[DATA PROVIDED — start]

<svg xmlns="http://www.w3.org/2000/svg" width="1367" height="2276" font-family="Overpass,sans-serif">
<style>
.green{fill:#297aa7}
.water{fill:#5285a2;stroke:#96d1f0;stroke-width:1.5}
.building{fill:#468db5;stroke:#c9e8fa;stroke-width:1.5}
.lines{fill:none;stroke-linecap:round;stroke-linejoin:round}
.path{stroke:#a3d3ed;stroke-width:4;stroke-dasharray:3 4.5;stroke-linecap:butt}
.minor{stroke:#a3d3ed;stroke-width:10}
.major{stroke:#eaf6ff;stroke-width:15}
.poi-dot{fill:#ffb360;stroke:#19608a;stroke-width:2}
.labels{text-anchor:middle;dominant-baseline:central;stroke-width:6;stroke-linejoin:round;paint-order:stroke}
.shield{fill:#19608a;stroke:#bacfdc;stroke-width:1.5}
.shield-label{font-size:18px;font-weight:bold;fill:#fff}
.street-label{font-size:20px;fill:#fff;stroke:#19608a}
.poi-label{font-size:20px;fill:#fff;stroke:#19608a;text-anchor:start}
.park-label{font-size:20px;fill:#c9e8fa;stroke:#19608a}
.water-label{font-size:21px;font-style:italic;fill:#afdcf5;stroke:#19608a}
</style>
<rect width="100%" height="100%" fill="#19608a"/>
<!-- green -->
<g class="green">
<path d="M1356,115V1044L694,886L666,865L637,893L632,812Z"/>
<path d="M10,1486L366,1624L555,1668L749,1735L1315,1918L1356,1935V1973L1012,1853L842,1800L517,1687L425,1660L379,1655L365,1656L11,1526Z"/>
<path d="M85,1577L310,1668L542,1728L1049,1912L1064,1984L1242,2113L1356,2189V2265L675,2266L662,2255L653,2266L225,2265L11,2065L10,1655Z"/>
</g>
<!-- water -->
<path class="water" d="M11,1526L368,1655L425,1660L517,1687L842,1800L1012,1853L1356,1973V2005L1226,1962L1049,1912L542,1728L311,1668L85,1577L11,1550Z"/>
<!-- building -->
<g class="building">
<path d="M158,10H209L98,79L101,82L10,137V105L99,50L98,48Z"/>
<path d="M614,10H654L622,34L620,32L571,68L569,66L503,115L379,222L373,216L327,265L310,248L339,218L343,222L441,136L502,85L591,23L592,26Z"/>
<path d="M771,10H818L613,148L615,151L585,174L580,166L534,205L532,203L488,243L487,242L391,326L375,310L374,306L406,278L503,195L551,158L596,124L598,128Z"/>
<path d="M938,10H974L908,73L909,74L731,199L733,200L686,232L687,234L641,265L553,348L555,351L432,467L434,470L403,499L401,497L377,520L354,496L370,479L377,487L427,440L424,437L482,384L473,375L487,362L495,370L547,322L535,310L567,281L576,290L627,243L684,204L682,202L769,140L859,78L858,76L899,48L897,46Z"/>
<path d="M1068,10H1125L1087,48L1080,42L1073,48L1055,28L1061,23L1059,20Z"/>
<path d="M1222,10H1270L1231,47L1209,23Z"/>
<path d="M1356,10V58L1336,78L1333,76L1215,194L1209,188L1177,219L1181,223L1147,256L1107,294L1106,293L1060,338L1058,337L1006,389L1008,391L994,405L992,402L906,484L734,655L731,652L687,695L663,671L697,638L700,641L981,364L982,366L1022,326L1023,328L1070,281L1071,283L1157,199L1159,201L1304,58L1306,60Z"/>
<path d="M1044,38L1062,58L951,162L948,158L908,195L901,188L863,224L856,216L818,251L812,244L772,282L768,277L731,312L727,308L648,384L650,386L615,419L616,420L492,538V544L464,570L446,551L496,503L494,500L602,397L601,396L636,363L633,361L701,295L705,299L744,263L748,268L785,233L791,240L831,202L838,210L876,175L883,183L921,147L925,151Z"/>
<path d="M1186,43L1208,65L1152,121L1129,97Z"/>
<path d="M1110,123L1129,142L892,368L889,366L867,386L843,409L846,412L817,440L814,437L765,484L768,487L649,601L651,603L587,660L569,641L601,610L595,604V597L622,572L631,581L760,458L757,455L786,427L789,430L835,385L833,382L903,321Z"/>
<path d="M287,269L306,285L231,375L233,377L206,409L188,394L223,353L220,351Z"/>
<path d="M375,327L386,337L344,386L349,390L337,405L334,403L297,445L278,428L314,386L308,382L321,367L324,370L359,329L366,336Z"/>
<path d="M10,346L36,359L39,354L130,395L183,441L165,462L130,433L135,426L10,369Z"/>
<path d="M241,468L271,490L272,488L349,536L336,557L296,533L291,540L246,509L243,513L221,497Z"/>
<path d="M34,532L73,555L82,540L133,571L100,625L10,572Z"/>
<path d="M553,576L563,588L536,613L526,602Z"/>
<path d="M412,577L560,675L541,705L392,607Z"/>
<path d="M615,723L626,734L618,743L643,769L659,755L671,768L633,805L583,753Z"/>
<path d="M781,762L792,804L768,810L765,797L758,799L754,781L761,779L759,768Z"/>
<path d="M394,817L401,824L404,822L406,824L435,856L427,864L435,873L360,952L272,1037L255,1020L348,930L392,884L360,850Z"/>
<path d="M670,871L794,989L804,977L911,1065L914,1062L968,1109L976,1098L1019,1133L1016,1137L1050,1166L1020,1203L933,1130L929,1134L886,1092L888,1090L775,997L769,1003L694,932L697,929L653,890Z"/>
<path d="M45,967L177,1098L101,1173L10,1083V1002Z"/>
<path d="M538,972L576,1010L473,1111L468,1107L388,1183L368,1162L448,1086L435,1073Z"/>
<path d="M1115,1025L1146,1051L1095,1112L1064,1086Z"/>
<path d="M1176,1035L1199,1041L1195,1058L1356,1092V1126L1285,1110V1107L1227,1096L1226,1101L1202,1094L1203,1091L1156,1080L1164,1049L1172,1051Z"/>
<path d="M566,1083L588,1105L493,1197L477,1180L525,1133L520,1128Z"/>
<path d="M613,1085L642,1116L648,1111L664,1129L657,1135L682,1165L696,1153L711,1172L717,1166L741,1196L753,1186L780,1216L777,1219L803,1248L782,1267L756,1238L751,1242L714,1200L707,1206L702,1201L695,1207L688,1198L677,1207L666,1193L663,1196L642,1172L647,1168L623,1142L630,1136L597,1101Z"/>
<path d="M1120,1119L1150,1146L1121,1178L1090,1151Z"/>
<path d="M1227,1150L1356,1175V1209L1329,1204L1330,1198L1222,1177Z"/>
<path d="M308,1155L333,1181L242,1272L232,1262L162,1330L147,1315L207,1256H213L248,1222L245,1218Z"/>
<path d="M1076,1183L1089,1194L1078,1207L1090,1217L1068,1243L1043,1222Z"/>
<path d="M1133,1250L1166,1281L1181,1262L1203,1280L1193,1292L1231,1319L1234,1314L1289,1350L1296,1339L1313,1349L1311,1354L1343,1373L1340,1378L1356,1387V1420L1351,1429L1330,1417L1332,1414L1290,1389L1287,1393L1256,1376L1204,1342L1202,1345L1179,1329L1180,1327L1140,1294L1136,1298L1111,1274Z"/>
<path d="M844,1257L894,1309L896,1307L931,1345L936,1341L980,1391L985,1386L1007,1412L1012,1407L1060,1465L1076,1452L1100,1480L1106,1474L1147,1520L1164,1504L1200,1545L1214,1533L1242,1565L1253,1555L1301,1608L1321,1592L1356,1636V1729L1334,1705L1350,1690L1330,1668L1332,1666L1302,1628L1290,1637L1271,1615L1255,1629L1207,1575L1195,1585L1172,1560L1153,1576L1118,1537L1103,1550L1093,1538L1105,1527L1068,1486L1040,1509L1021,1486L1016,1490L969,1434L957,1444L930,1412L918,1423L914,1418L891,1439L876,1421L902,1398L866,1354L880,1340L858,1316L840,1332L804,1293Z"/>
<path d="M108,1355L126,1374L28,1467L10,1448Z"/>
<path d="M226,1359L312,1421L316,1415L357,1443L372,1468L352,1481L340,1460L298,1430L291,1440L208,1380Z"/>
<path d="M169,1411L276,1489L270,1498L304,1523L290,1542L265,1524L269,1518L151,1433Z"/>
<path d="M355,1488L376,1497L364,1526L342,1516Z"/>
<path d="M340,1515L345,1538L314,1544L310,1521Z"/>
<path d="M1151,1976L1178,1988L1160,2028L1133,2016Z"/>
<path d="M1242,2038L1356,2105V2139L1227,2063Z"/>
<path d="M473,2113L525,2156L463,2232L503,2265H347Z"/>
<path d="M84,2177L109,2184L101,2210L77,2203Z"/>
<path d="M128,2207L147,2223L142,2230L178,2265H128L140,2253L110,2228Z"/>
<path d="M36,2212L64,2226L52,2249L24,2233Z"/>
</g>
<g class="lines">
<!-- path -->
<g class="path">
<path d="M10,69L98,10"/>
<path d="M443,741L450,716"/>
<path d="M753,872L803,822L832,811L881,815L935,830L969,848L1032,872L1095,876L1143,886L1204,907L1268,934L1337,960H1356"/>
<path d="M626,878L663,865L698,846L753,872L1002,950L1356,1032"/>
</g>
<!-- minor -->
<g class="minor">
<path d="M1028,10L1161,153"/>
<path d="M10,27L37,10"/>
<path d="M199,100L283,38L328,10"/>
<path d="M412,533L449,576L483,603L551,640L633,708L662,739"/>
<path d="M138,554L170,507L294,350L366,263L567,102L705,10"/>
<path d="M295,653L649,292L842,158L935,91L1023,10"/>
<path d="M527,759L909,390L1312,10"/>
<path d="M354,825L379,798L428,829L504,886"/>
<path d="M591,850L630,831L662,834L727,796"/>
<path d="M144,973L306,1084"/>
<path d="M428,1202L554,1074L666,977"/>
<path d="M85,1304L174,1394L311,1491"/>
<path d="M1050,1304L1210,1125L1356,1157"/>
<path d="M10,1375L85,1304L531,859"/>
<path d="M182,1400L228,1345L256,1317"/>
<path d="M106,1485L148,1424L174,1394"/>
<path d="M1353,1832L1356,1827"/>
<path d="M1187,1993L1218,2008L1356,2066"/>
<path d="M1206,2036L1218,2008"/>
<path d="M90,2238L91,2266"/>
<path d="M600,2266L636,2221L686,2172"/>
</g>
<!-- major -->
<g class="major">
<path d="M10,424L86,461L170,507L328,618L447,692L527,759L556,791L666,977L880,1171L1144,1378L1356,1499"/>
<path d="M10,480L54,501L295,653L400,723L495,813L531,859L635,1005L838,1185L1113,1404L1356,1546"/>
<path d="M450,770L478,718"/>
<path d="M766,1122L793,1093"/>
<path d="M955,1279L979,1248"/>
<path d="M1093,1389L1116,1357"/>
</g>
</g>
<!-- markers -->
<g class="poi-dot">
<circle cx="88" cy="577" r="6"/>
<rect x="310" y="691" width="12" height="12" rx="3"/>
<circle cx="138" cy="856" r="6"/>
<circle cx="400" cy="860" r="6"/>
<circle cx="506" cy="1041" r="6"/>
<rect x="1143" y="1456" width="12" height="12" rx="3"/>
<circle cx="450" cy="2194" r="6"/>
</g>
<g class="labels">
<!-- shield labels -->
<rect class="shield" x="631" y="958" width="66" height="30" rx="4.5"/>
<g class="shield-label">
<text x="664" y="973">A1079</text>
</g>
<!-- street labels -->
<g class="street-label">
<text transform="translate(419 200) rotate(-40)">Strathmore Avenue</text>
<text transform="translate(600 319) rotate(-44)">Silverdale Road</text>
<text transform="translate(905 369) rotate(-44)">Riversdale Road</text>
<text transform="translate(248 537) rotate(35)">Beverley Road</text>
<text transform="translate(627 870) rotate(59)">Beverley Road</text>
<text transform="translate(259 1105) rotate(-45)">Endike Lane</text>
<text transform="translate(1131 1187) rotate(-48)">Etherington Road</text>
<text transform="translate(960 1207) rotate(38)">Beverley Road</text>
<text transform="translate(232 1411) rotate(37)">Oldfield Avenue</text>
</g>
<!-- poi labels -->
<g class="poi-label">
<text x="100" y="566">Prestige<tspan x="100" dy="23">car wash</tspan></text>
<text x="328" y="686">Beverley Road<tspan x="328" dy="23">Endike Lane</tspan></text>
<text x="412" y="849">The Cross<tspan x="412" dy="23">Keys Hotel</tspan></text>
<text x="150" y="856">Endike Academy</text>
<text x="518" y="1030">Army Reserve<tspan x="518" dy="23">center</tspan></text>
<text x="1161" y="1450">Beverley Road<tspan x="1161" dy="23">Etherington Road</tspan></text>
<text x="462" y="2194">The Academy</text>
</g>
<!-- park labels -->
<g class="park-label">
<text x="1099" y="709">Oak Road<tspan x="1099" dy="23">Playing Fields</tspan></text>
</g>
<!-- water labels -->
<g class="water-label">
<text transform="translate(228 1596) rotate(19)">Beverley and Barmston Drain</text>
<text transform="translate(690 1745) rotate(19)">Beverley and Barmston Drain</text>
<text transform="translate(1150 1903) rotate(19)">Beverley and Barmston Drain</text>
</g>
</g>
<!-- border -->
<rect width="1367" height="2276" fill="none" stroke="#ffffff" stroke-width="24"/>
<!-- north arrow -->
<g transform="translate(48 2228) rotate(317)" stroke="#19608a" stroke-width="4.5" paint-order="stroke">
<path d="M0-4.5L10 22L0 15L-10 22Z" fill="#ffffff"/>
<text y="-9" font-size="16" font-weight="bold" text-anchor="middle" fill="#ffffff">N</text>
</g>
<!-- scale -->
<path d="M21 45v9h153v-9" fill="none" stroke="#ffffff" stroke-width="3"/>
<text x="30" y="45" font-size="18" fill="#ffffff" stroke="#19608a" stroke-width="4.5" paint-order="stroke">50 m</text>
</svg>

[DATA PROVIDED — finish]

Scan the records above, then copy out each line that mentions "lines".

◆ **ANSWER FOR THIS EXERCISE**
.lines{fill:none;stroke-linecap:round;stroke-linejoin:round}
<g class="lines">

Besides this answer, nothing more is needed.